» Task instructions:
Reproduce, with no changes, the line that contains "for j = k + 1, k + 2, ···, n − 1" and all the lines that come after it in the records.

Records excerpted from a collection
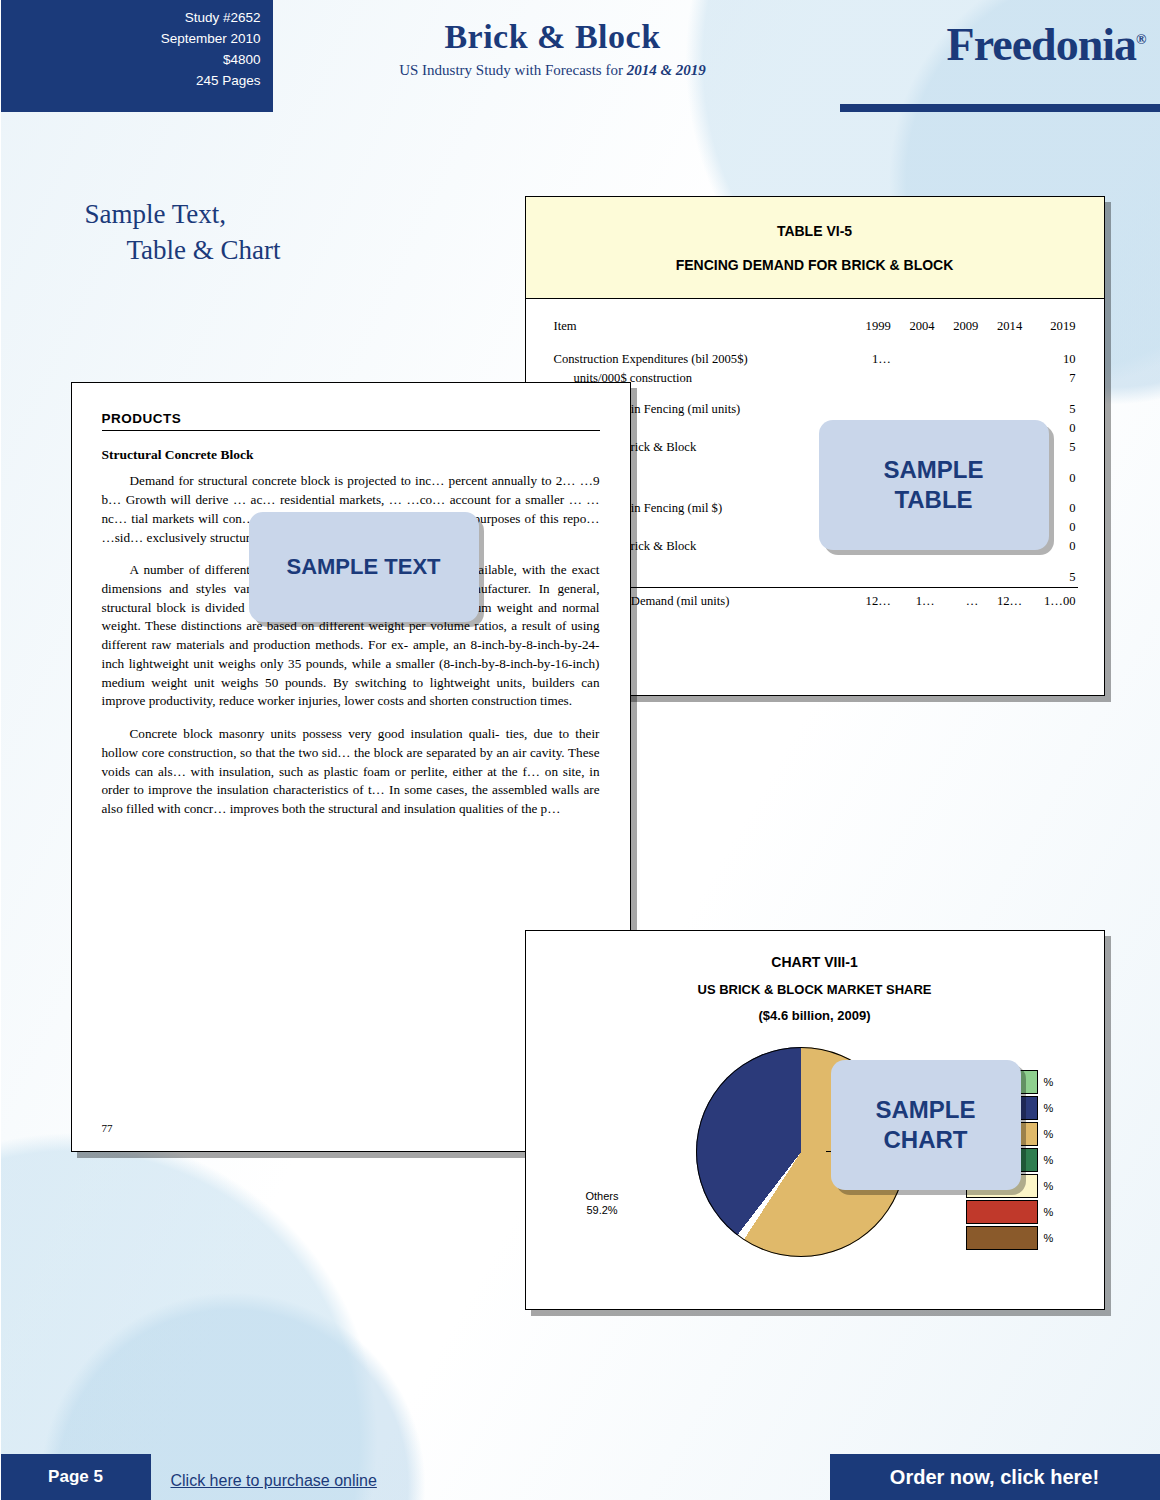Study #2652
September 2010
$4800
245 Pages
Brick & Block
US Industry Study with Forecasts for 2014 & 2019
Freedonia®
Sample Text, Table & Chart
TABLE VI-5
FENCING DEMAND FOR BRICK & BLOCK
| Item | 1999 | 2004 | 2009 | 2014 | 2019 |
| --- | --- | --- | --- | --- | --- |
| Construction Expenditures (bil 2005$) | 1… | | | | 10 |
| units/000$ construction | | | | | 7 |
| Brick & Block in Fencing (mil units) | | | | | 5 |
| Clay Brick | | | | | 0 |
| Concrete Brick & Block | | | | | 5 |
| $/unit | | | | | 0 |
| Brick & Block in Fencing (mil $) | | | | | 0 |
| Clay Brick | | | | | 0 |
| Concrete Brick & Block | | | | | 0 |
| % fencing | | | | | 5 |
| Brick & Block Demand (mil units) | 12… | 1… | … | 12… | 1…00 |
PRODUCTS
Structural Concrete Block
Demand for structural concrete block is projected to inc… percent annually to 2… …9 b… Growth will derive … ac… residential markets, … …co… account for a smaller … …nc… tial markets will con… …d s… some quarters and a… …he… purposes of this repo… …sid… exclusively structural, rather than a siding material.
A number of different structural concrete block products are available, with the exact dimensions and styles varying slightly from manufacturer to manufacturer. In general, structural block is divided into three categories -- lightweight, medium weight and normal weight. These distinctions are based on different weight per volume ratios, a result of using different raw materials and production methods. For ex- ample, an 8-inch-by-8-inch-by-24-inch lightweight unit weighs only 35 pounds, while a smaller (8-inch-by-8-inch-by-16-inch) medium weight unit weighs 50 pounds. By switching to lightweight units, builders can improve productivity, reduce worker injuries, lower costs and shorten construction times.
Concrete block masonry units possess very good insulation quali- ties, due to their hollow core construction, so that the two sid… the block are separated by an air cavity. These voids can als… with insulation, such as plastic foam or perlite, either at the f… on site, in order to improve the insulation characteristics of t… In some cases, the assembled walls are also filled with concr… improves both the structural and insulation qualities of the p…
77 Copyright 2010 …
CHART VIII-1
US BRICK & BLOCK MARKET SHARE
($4.6 billion, 2009)
Others
59.2%
%
%
%
%
%
%
%
SAMPLE TEXT
SAMPLE
TABLE
SAMPLE
CHART
Page 5
Click here to purchase online
Order now, click here!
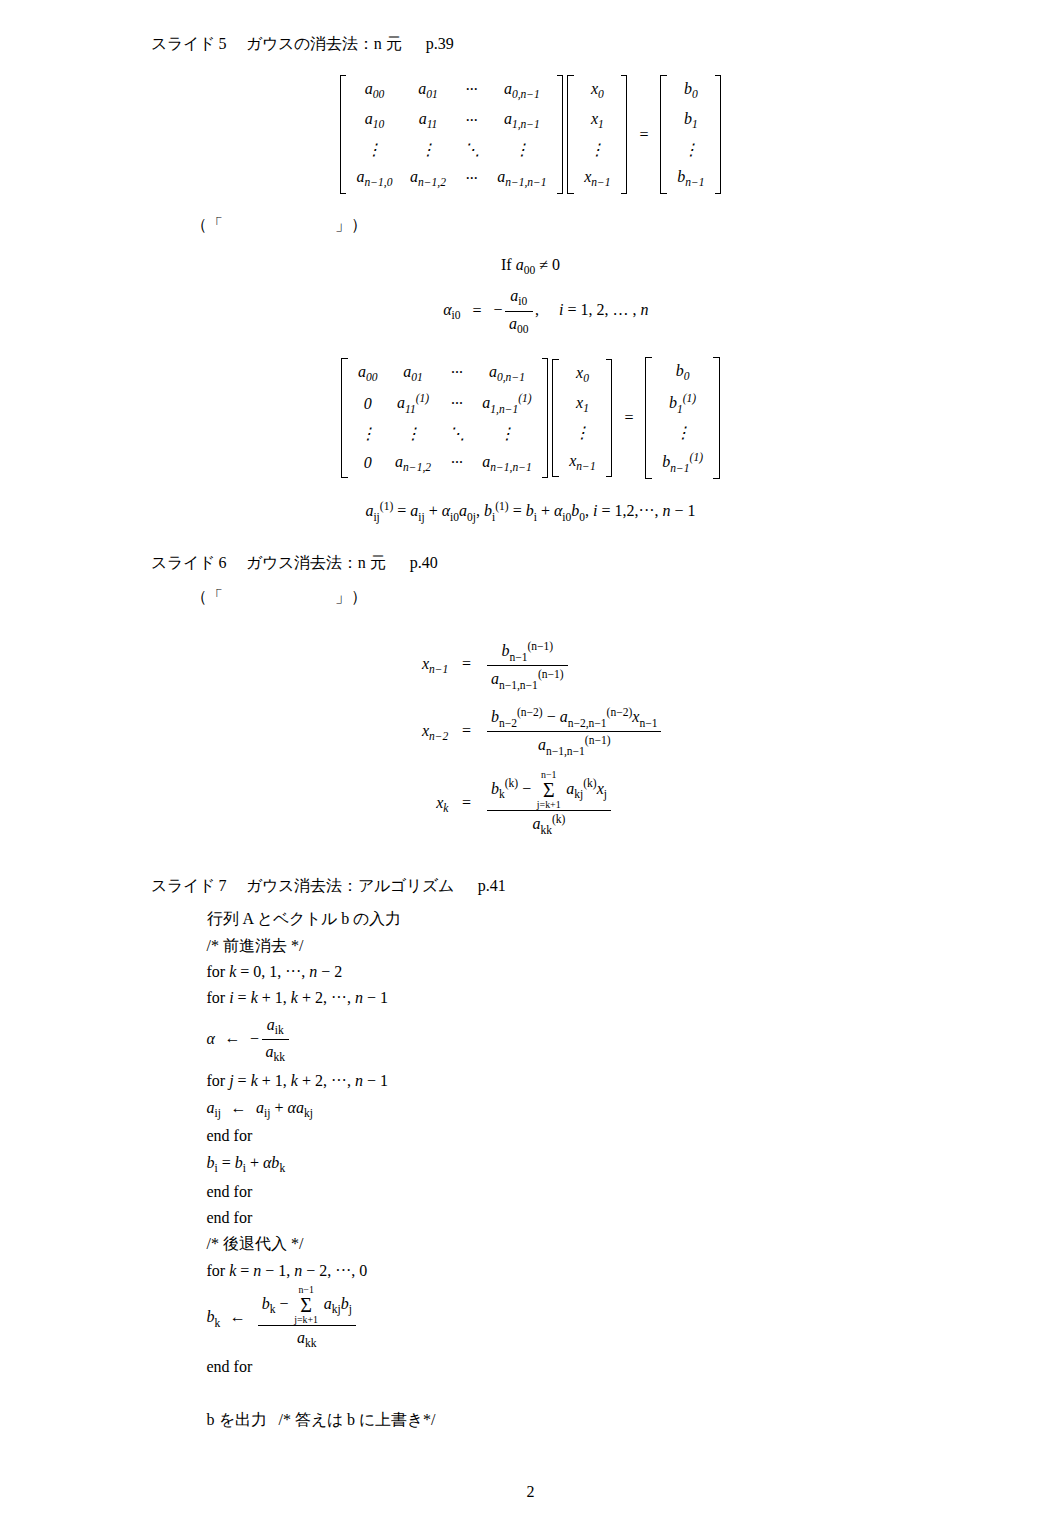スライド 5ガウスの消去法：n 元p.39
| a 00 | a 01 | ··· | a 0,n−1 |
| a 10 | a 11 | ··· | a 1,n−1 |
| ⋮ | ⋮ | ⋱ | ⋮ |
| a n−1,0 | a n−1,2 | ··· | a n−1,n−1 |
| x 0 |
| x 1 |
| ⋮ |
| x n−1 |
=
| b 0 |
| b 1 |
| ⋮ |
| b n−1 |
（「 」）
If a00 ≠ 0
αi0 = −ai0 a00, i = 1, 2, … , n
| a 00 | a 01 | ··· | a 0,n−1 |
| 0 | a 11 (1) | ··· | a 1,n−1 (1) |
| ⋮ | ⋮ | ⋱ | ⋮ |
| 0 | a n−1,2 | ··· | a n−1,n−1 |
| x 0 |
| x 1 |
| ⋮ |
| x n−1 |
=
| b 0 |
| b 1 (1) |
| ⋮ |
| b n−1 (1) |
aij(1) = aij + αi0a0j, bi(1) = bi + αi0b0, i = 1,2,···, n − 1
スライド 6ガウス消去法：n 元p.40
（「 」）
xn−1 = bn−1(n−1) an−1,n−1(n−1)
xn−2 = bn−2(n−2) − an−2,n−1(n−2)xn−1 an−1,n−1(n−1)
xk = bk(k) − n−1 Σj=k+1 akj(k)xj akk(k)
スライド 7ガウス消去法：アルゴリズムp.41
行列 A とベクトル b の入力
/* 前進消去 */
for k = 0, 1, ···, n − 2
for i = k + 1, k + 2, ···, n − 1
α ← −aik akk
for j = k + 1, k + 2, ···, n − 1
aij ← aij + αakj
end for
bi = bi + αbk
end for
end for
/* 後退代入 */
for k = n − 1, n − 2, ···, 0
bk ← bk − n−1 Σj=k+1 akjbj akk
end for
b を出力 /* 答えは b に上書き*/
2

» Answer below:
for j = k + 1, k + 2, ···, n − 1
aij ← aij + αakj
end for
bi = bi + αbk
end for
end for
/* 後退代入 */
for k = n − 1, n − 2, ···, 0
bk ← bk − n−1 Σj=k+1 akjbj akk
end for
b を出力 /* 答えは b に上書き*/
2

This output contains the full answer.